### Listed records ###

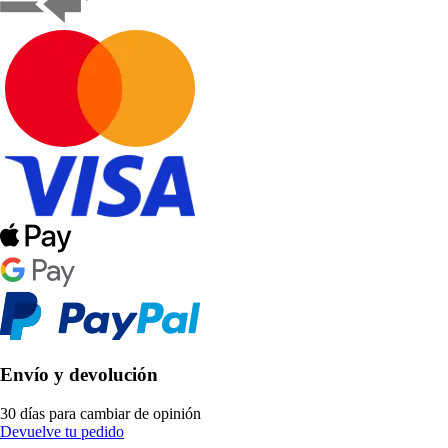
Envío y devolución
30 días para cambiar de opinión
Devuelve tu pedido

###
### Listed records ###

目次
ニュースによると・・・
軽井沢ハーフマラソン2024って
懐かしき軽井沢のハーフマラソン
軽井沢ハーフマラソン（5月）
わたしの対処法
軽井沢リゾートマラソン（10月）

###
### Listed records ###

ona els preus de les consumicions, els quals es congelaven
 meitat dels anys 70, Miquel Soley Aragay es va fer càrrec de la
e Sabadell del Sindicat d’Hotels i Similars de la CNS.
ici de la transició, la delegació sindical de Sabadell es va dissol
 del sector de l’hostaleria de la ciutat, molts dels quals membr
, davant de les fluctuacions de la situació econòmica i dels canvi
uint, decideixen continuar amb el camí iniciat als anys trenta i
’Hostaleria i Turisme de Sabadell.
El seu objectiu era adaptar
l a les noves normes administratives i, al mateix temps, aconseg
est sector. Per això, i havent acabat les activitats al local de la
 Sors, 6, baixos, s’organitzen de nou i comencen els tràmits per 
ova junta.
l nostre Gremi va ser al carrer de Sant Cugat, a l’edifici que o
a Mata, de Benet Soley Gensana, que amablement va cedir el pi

###

Reproduce word for word the stretch of the entries from the line containing "Envío y devolución" through the line containing "Devuelve tu pedido", and nothing else.

_Exercise output_:
Envío y devolución
30 días para cambiar de opinión
Devuelve tu pedido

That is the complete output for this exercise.